WHAT TO WORK ON: Below is a listing. Write out exactly its lines between the one holding "5: (421, 92, 1.79)" and the one holding "40: (537, 225, 2.02)", inclusive.

MATERIAL PROVIDED:
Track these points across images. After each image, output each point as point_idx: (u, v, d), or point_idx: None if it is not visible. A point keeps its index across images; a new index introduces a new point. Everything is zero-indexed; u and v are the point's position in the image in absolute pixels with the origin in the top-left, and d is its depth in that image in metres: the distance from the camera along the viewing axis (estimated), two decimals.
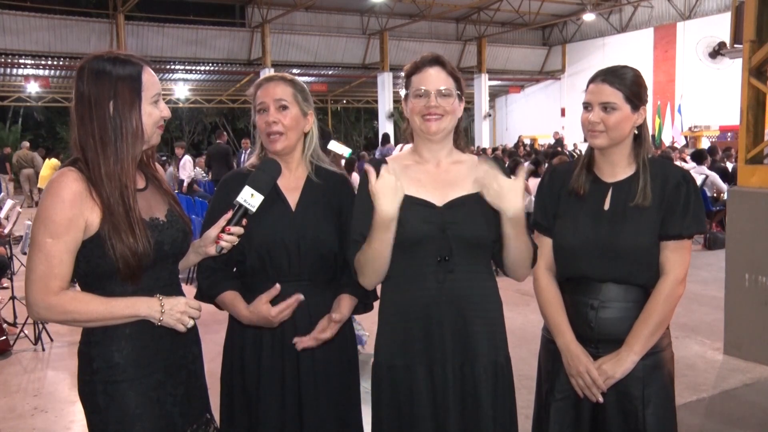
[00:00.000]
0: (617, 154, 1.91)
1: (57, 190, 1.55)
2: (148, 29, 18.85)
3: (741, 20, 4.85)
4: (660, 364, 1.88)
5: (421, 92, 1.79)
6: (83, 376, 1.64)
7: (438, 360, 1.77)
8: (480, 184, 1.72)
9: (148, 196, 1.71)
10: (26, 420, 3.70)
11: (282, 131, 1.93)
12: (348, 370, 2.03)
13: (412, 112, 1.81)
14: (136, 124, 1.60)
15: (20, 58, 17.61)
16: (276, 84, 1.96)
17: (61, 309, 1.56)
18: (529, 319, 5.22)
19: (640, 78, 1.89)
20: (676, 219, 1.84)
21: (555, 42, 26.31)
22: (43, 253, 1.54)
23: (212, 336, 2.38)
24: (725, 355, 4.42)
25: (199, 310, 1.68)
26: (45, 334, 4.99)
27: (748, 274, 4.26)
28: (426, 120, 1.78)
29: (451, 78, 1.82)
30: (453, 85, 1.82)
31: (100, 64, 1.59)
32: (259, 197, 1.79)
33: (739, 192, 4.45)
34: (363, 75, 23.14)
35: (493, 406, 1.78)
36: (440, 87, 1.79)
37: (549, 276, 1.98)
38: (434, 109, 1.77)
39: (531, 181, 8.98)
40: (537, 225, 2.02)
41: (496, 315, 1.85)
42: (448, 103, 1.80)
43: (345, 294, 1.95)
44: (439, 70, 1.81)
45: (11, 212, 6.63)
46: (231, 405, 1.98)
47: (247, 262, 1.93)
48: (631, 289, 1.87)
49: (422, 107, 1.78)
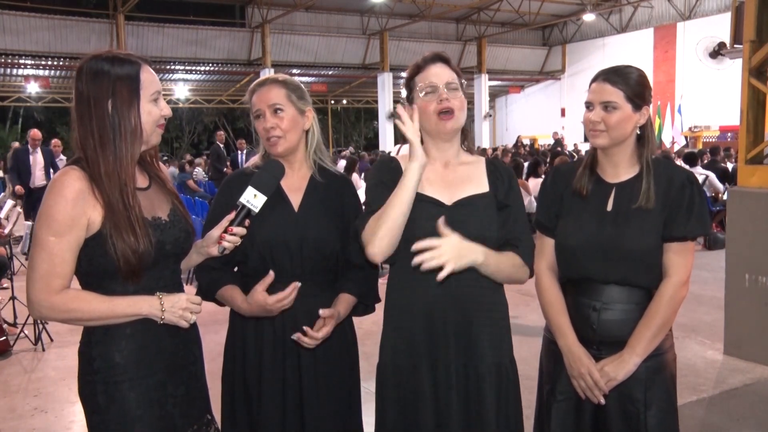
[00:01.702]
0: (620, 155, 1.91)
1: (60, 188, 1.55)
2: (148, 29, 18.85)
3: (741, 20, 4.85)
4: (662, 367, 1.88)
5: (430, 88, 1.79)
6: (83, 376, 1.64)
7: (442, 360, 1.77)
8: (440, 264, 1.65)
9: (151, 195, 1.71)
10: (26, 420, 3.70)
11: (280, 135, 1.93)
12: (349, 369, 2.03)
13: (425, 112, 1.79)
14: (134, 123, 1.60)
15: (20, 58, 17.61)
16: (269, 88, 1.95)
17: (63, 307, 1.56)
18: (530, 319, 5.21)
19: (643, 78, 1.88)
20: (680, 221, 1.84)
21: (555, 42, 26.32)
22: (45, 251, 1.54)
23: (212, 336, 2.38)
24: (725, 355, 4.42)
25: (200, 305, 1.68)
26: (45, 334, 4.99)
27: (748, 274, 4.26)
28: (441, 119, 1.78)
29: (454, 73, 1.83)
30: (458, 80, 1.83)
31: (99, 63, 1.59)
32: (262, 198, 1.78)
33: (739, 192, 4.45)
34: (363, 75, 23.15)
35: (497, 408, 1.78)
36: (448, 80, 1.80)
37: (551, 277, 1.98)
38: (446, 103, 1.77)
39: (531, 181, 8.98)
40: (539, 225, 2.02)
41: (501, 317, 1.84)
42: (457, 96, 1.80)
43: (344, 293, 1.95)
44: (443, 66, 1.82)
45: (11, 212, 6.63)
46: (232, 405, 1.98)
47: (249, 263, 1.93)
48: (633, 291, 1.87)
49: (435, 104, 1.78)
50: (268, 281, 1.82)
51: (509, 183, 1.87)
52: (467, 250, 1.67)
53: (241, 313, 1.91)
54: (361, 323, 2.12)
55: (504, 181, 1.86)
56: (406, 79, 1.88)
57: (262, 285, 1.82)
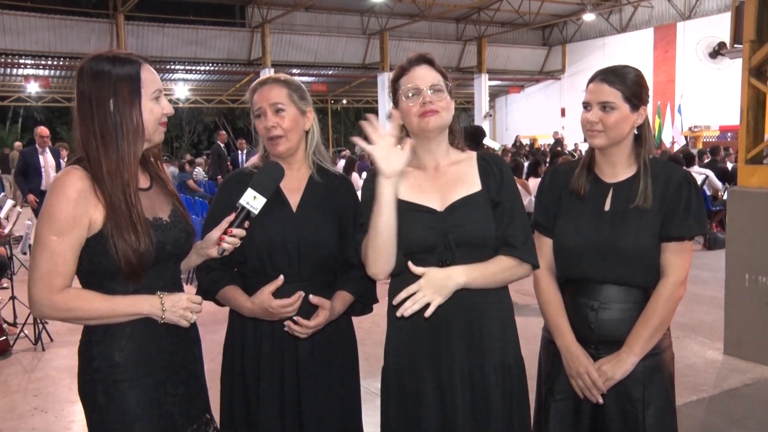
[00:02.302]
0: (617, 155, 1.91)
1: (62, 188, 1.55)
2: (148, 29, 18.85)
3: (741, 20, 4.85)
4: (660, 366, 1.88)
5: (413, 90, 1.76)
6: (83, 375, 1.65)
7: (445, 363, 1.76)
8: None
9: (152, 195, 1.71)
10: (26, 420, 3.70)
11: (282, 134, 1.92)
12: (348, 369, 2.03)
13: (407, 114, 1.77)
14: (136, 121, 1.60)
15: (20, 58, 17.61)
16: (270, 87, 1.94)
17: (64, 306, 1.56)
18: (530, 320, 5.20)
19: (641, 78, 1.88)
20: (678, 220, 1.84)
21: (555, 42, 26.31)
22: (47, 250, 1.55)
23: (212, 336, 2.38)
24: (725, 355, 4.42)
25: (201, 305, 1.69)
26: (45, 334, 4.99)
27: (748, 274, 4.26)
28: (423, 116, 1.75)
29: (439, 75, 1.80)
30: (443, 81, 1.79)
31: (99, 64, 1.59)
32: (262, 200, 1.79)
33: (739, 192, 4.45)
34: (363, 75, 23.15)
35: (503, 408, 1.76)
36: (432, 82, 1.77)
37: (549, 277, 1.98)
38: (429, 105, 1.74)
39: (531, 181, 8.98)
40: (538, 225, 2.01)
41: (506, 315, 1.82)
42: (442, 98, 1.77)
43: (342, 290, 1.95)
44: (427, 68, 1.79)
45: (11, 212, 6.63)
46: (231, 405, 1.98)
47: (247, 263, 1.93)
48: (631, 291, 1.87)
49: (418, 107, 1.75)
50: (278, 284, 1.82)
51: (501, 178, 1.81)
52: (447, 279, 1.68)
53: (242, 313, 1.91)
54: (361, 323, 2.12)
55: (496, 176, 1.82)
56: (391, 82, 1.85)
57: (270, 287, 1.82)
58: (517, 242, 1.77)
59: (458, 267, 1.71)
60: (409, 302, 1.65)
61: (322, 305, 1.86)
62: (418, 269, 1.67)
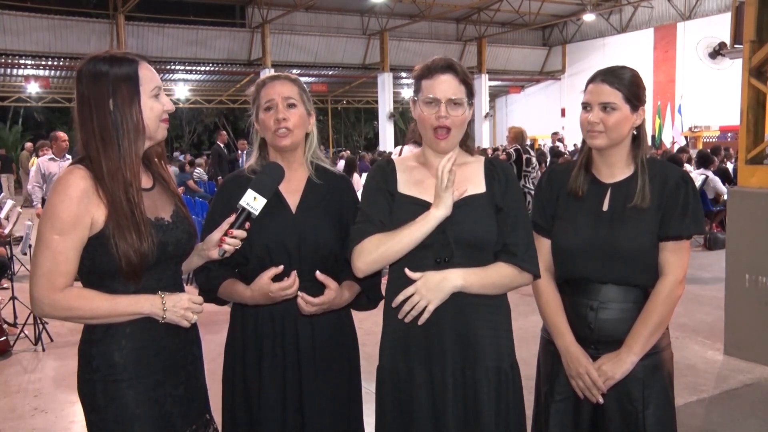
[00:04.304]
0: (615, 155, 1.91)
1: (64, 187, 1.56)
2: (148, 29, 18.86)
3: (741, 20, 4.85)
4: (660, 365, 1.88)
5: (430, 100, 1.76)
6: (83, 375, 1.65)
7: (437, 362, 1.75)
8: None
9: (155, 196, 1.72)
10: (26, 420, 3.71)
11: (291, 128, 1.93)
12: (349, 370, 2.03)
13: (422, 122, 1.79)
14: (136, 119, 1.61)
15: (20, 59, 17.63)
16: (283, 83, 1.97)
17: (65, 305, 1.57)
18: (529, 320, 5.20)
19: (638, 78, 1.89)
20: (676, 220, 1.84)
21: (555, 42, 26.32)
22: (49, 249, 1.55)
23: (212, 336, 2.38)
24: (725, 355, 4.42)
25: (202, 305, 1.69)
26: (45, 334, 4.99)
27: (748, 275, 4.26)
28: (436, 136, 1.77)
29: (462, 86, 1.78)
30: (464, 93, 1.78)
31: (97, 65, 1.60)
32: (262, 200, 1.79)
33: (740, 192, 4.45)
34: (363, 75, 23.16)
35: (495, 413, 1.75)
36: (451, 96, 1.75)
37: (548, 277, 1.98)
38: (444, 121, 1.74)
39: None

FINAL ANSWER:
5: (421, 92, 1.79)
6: (83, 376, 1.64)
7: (438, 360, 1.77)
8: (480, 184, 1.72)
9: (148, 196, 1.71)
10: (26, 420, 3.70)
11: (282, 131, 1.93)
12: (348, 370, 2.03)
13: (412, 112, 1.81)
14: (136, 124, 1.60)
15: (20, 58, 17.61)
16: (276, 84, 1.96)
17: (61, 309, 1.56)
18: (529, 319, 5.22)
19: (640, 78, 1.89)
20: (676, 219, 1.84)
21: (555, 42, 26.31)
22: (43, 253, 1.54)
23: (212, 336, 2.38)
24: (725, 355, 4.42)
25: (199, 310, 1.68)
26: (45, 334, 4.99)
27: (748, 274, 4.26)
28: (426, 120, 1.78)
29: (451, 78, 1.82)
30: (453, 85, 1.82)
31: (100, 64, 1.59)
32: (259, 197, 1.79)
33: (739, 192, 4.45)
34: (363, 75, 23.14)
35: (493, 406, 1.78)
36: (440, 87, 1.79)
37: (549, 276, 1.98)
38: (434, 109, 1.77)
39: (531, 181, 8.98)
40: (537, 225, 2.02)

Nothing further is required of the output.